Montag, 7. Januar 2013

Michael Oehme: "Über Grenzen"


Schon in den frühen Abendstunden meidet, wer kann, der gewöhnliche Tel Aviver die Gegend um den Zentralen Busbahnhof im Südteil der Stadt. Obwohl die Billiggeschäfte der Gegend noch geöffnet haben, zieht es jeder vor, aus dem Stadtbus direkt in den Busbahnhof zu marschieren und so wenig wie möglich auf die Umgebung zu achten. Abends wagt sich kaum mehr jemand von außen in die Stadtteile Neve She’anan und Yad Harutzim. Dann gehört dieser Ort voll und ganz den Junkies,  ukrainischen und deutschen Prostituierten, Strichern, Transvestiten und meist illegalen Gastarbeitern aus Afrika, Rumänien oder Russland.

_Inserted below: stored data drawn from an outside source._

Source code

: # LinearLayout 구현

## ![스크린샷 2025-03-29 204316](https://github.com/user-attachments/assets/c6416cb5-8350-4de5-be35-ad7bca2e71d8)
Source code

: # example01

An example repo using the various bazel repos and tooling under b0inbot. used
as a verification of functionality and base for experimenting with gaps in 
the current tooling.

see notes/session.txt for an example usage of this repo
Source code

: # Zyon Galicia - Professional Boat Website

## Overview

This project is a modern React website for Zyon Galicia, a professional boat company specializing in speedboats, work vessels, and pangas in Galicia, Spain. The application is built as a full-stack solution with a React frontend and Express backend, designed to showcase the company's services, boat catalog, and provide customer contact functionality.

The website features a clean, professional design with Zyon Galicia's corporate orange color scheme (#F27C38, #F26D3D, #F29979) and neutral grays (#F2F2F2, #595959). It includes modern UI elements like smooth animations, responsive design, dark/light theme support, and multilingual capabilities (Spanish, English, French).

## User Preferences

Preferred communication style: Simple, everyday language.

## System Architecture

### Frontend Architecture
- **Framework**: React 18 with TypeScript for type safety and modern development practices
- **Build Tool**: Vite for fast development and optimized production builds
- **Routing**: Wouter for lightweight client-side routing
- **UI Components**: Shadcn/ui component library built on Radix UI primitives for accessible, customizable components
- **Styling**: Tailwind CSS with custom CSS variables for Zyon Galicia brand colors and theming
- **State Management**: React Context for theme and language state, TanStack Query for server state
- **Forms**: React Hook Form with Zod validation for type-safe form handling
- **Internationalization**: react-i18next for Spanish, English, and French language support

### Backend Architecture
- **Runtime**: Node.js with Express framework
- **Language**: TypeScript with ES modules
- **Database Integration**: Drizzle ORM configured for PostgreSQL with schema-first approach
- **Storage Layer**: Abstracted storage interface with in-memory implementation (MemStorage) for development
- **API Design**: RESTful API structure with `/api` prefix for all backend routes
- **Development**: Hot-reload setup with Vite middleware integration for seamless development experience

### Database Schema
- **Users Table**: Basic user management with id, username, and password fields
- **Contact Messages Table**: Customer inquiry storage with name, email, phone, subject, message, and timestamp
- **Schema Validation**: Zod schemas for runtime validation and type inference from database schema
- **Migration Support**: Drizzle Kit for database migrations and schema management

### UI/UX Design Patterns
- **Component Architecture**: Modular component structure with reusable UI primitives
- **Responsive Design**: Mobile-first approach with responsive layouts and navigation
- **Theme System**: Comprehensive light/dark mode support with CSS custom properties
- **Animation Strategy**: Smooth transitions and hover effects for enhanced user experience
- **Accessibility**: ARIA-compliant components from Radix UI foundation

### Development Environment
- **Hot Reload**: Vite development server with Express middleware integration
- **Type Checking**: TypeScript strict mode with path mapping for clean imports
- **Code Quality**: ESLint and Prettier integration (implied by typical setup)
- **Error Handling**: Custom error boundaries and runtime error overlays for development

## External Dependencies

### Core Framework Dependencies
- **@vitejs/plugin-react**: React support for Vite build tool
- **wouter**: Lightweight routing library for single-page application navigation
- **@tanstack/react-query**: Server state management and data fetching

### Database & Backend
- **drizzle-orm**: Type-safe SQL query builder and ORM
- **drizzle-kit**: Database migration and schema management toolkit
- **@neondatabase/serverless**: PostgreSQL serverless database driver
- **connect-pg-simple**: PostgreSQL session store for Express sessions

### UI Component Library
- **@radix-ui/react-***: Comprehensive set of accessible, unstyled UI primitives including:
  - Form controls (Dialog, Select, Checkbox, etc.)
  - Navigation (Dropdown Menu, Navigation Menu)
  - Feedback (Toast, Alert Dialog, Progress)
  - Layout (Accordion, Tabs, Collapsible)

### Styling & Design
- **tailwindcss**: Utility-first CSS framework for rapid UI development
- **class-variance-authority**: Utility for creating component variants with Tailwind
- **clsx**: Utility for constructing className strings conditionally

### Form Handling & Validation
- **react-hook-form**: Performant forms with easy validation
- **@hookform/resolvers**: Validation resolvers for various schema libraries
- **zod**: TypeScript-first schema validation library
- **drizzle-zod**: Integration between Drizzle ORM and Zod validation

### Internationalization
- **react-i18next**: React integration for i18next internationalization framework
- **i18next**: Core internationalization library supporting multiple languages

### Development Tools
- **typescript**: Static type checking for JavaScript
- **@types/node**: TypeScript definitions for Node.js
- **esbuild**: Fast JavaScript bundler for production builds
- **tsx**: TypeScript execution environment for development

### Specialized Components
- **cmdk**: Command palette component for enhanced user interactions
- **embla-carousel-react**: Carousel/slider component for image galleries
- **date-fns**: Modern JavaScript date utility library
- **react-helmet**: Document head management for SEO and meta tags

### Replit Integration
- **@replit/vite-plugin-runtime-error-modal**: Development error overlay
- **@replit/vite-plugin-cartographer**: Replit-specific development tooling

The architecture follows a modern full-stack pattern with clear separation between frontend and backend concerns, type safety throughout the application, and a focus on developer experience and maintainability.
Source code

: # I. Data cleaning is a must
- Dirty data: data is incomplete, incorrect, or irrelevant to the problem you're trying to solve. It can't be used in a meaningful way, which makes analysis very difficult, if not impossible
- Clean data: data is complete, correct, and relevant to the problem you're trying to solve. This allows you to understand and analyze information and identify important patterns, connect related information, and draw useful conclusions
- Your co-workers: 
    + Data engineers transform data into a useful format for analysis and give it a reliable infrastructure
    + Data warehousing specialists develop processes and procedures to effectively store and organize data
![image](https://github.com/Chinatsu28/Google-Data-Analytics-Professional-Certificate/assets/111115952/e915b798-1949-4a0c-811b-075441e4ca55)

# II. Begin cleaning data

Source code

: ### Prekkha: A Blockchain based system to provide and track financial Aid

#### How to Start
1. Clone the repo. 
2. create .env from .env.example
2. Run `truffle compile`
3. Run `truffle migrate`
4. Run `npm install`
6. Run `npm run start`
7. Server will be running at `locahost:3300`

Die Menschen sehen nach schlechten Drogen und ungesundem Sex aus.
Der Fotograf Tobias Kruse besuchte diesen Ort. Mit seinen Fotoessays versucht er neben dem politischen Ereignis stets auch die komplexe gesellschaftliche Wirklichkeit darzustellen. Seine Arbeiten setzen sich regelmäßig mit dem Nahen Osten auseinander. Zuletzt erschien eine große Reportage im Zeit Magazin über das Schicksal von schwulen palästinensischen Flüchtlingen in Tel Aviv.
Seine Fotos sind in der Ausstellung "Über Grenzen", im Haus der Kulturen der Welt, zu sehen. Sie sind intim, nackt und anzüglich. Am alten Busbahnhof hat er das Leben mit der Kamera so eingefangen, wie es ist. Abgefuckt. Man läuft über Spritzen und Kondome. Und dennoch ist das Bild einer halb nackten, dünnen, jungen Frau, deren Rock herunterhängt und selbstbewusst mit beiden Unterarmen an einen Bretterverschlag lehnt, das einzige Bild der ganzen Ausstellung, auf dem ein Mensch lacht und glücklich zu sein scheint, wenigstens für diesen einen Augenblick.
Eine Grenze beschreibt etymologisch einen Trennwert, eine Trennlinie oder –fläche. Grenzen können geometrischer, geografischer, wirtschaftlicher oder politischer Kultur sein. Auch das Gewissen kann als Grenze des Handelns agieren. Grenzen sind meist klar definiert und in der Lage Lebewesen einzuschränken. Sie begrenzen die Freiheiten. Manche Menschen überschreiten Grenzen und bringen sich dadurch in Gefahr. Das überschreiten von Grenzen kann sie sowohl in eine physische als auch in eine psychische Gefahr bringen.
Für die Ausstellung "Über Grenzen" haben neben Tobias Kruse17 weitere Fotografen das Land verlassen und nach neuen Grenzen gesucht. Sie haben reale Barrieren wie die in Belfast zwischen Protestanten und Katholiken gefunden oder die EU-Außengrenze. Sie machen die Grenzen sichtbar, die nicht aus Mauern und Polizisten bestehen, sondern in der Ausgrenzung, beispielsweise Roma, die in Südosteuropa immer Außenseiter bleiben. Oder die Chinesen, die in der italienischen Textilstadt Prato die Betriebe übernommen haben und von der einheimischen Bevölkerung abgelehnt werden.
Tobias Kruse sagt: "Es geht um körperliche Grenzen, es geht um gesellschaftliche Grenzen, um Ausgrenzung, denn es ist ganz klar ein Ort, wo man nicht hingeht, und die Leute, die da leben, hausen, zur 'Gesellschaft' auf jeden Fall nicht gehören. Es leben dort viele Illegale und tatsächlich auch viele Palästinenser, die - wenn sie gefasst werden - auch sofort zurück transportiert werden in die Westbank."